Oder der Patient wird doch in die Notaufnahme gebracht und verursacht dort Probleme, denn auch die Krankenhäuser registrieren eine erhöhte Zahl an Patienten in der Notaufnahme, heißt es seitens der Regionalen Kliniken GmbH, zu der auch die Rechbergklinik Bretten sowie die Fürst-Stirum-Klinik Bruchsal gehören. Patienten würden nach der Schwere ihrer Verletzungen oder Erkrankung eingeteilt und dementsprechend nicht nach der Reihenfolge behandelt, in der sie erscheinen. Dies führe wegen zunehmender Wartezeiten zu Unzufriedenheit. Zudem entstehe durch steigende Patientenzahlen auch mehr Personalbedarf. Leidtragende sind also am Ende Patientinnen und Patienten. Entweder, weil sie mit schmerzhaften, aber nicht lebensbedrohlichen Verletzungen lange ausharren müssen, oder weil sie im schlimmsten Fall zu lange auf einen Rettungswagen warten müssen. Denn jeder Rettungswagen, der einen Krankentransport durchführt, fehlt im Notfall. Einen Notfall zu erfinden, ist daher schon jetzt strafbar. Nachzuweisen ist es jedoch kaum, denn mehr als nach bestem Wissen und Gewissen zu handeln, kann man vom Einzelnen nicht erwarten.
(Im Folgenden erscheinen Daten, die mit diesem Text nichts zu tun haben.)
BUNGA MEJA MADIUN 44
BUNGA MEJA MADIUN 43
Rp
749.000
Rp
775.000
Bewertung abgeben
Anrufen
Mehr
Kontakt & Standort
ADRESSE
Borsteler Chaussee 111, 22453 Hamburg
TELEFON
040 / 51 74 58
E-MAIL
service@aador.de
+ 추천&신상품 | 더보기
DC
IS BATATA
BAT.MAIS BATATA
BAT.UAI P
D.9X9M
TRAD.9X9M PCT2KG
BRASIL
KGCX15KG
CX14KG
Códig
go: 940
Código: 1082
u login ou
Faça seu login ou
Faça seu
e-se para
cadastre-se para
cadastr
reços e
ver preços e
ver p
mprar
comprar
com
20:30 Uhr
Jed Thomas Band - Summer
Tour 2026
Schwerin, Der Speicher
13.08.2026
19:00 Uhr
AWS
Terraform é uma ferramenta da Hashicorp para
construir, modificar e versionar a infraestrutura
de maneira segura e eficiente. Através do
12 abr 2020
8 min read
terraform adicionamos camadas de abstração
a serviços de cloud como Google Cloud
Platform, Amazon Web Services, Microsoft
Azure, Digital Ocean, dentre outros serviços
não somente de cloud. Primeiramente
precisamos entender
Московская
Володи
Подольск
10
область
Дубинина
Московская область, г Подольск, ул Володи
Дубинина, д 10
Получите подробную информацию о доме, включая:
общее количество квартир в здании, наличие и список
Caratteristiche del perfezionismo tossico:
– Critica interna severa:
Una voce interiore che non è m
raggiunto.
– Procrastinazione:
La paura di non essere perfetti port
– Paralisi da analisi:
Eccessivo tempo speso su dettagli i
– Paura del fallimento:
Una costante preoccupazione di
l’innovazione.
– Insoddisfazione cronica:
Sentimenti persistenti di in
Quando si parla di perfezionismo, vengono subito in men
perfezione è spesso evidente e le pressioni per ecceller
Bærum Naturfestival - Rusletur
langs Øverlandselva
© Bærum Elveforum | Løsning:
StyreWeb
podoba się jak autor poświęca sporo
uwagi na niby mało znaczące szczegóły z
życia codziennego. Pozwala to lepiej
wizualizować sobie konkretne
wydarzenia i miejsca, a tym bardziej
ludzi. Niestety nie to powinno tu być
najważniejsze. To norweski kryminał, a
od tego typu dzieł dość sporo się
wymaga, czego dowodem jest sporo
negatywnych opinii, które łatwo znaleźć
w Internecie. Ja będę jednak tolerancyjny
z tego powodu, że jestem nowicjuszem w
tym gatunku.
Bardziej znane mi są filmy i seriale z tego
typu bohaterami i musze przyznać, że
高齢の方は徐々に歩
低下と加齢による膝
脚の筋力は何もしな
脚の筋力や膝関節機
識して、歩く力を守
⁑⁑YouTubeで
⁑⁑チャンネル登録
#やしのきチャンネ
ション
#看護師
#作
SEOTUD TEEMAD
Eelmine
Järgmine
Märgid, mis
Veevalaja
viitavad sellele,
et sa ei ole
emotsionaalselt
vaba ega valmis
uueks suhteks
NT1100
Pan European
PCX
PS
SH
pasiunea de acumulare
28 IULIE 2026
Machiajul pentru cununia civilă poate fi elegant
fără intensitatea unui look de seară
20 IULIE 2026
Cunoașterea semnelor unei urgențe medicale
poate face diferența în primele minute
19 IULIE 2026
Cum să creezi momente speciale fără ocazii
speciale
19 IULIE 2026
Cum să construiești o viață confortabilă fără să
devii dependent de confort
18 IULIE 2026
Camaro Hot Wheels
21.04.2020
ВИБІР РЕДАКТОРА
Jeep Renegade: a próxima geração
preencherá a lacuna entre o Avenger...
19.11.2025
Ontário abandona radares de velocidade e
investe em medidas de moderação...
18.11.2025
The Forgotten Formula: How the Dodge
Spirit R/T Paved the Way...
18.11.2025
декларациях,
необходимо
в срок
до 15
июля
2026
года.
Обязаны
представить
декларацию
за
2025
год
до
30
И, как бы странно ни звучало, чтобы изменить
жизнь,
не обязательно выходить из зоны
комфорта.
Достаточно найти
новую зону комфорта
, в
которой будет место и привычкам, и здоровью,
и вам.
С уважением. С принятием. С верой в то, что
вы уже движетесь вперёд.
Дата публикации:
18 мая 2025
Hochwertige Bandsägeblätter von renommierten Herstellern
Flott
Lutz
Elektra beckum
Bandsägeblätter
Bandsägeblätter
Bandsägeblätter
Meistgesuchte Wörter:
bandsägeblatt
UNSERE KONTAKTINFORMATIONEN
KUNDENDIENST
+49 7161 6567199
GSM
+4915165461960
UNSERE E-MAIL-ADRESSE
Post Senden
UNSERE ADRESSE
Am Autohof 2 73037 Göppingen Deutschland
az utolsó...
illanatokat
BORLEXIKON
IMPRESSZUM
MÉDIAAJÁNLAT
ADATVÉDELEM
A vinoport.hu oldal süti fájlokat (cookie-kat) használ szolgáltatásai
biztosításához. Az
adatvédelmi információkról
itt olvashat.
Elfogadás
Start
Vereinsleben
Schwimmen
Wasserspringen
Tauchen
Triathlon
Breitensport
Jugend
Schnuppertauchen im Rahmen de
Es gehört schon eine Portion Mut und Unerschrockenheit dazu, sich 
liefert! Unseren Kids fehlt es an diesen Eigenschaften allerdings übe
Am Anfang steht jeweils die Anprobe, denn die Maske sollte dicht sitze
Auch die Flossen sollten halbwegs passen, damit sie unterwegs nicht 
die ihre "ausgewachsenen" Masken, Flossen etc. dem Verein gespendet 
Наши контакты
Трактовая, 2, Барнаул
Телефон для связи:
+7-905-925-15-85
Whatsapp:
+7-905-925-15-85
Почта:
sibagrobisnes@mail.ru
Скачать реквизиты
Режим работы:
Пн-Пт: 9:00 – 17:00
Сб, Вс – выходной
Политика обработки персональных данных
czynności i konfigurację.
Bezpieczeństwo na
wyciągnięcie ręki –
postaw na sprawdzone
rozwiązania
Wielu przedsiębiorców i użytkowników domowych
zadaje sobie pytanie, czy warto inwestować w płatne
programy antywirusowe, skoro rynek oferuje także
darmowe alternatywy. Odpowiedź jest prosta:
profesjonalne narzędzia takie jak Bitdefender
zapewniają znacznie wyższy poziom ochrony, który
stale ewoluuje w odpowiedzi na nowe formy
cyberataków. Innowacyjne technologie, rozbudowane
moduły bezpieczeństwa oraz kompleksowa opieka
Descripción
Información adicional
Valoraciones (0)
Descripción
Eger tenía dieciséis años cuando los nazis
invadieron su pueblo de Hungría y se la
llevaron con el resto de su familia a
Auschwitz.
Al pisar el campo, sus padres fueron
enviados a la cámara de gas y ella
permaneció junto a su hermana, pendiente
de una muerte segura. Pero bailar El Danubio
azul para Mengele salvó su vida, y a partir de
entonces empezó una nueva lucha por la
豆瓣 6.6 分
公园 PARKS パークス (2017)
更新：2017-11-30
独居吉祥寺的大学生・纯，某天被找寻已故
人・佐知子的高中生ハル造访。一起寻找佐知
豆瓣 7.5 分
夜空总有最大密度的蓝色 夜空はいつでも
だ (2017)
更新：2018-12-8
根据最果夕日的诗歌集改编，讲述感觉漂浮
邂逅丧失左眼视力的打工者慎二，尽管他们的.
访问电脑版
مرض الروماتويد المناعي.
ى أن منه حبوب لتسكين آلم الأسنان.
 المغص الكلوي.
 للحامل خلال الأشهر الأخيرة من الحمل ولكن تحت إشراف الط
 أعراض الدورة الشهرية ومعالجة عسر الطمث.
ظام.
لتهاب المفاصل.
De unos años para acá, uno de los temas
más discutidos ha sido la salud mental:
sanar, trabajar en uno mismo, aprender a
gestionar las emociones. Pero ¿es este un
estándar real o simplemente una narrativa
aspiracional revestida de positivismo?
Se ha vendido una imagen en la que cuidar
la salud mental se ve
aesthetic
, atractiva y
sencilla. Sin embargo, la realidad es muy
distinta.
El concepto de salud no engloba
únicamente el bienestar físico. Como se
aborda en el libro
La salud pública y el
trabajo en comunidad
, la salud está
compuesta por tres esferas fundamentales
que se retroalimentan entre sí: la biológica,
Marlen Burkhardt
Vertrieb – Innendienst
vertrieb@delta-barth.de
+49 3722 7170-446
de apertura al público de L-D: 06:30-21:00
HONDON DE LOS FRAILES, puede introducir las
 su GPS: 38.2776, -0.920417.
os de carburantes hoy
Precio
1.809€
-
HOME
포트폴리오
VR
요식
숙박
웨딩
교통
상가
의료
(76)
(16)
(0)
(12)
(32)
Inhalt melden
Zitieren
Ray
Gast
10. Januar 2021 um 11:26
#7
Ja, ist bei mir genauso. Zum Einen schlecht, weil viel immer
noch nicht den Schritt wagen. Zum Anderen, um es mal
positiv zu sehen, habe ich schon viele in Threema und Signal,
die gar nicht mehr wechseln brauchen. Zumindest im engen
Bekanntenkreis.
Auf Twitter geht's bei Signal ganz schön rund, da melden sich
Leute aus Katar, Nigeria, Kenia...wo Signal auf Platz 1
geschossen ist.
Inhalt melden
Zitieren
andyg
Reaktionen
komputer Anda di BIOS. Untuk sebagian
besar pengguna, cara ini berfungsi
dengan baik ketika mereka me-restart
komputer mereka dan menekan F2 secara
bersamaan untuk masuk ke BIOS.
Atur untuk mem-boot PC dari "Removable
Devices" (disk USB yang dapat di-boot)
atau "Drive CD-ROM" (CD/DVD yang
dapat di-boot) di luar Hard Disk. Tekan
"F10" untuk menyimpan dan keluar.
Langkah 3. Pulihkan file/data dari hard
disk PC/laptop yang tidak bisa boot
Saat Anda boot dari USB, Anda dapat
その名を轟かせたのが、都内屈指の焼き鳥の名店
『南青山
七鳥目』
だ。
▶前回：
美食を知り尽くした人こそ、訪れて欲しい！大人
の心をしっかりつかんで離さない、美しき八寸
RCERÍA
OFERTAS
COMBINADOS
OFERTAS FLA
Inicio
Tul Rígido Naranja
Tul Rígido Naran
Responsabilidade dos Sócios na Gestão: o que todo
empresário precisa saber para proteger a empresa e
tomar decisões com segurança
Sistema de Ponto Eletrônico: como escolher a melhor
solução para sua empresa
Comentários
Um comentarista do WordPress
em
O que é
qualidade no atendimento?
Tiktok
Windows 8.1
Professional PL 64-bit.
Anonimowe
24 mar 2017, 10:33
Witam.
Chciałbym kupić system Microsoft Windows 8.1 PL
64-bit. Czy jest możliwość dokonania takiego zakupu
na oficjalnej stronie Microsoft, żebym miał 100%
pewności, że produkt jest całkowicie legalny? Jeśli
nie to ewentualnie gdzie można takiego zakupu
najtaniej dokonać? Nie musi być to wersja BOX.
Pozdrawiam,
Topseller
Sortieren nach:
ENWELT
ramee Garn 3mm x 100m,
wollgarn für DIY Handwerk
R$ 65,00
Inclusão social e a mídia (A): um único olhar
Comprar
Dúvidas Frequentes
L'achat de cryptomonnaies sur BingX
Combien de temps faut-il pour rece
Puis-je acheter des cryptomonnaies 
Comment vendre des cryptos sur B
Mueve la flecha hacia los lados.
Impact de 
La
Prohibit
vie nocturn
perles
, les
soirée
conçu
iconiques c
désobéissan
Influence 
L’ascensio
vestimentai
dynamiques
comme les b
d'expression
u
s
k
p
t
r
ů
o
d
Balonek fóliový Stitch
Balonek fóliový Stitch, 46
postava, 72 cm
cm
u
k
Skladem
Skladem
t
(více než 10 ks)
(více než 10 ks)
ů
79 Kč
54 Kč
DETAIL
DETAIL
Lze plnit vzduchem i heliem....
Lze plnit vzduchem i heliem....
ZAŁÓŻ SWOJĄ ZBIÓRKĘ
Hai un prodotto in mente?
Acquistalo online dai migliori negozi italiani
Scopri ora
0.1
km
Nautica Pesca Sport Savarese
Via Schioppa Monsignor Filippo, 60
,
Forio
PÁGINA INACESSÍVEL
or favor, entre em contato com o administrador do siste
Welche Nummer in welchem Fall?

Wenn Sie Ihre Situation selbst einschätzen können, wählen Sie die Nummer, die zu Ihrem Fall passt. Wenn Sie sich unsicher sind und Sie einen Notfall befürchten, können Sie die 112 rufen und den ausgebildeten Mitarbeiterinnen und Mitarbeitern in der Leitstelle die Symptome schildern. Sie vermitteln dann an die richtigen Stellen.

112
Unter der 112 erreichen Sie die integrierte Leitstelle der Feuerwehr und des Rettungsdienstes. In medizinischen Fällen ist die 112 die richtige Nummer für lebensbedrohliche Situationen, also Verletzungen mit hohem Blutverlust, Kreislaufstillstand, Vergiftungen.

19222
Wählen Sie die 19222 kommen Sie direkt beim Krankentransport heraus. Dort vermittelt man Krankenwagen zum Transport bei nicht-lebensbedrohlichen Erkrankungen und Verletzungen oder für geplante Fahrten, zum Beispiel für Dialysepatientinnen und -patienten.

116117
Hier erreichen Sie den ärtzlichen Bereitschaftsdienst. Dieser kümmert sich um alle Fälle, die eines Hausarztes bedürfen, außerhalb der üblichen Sprechzeiten.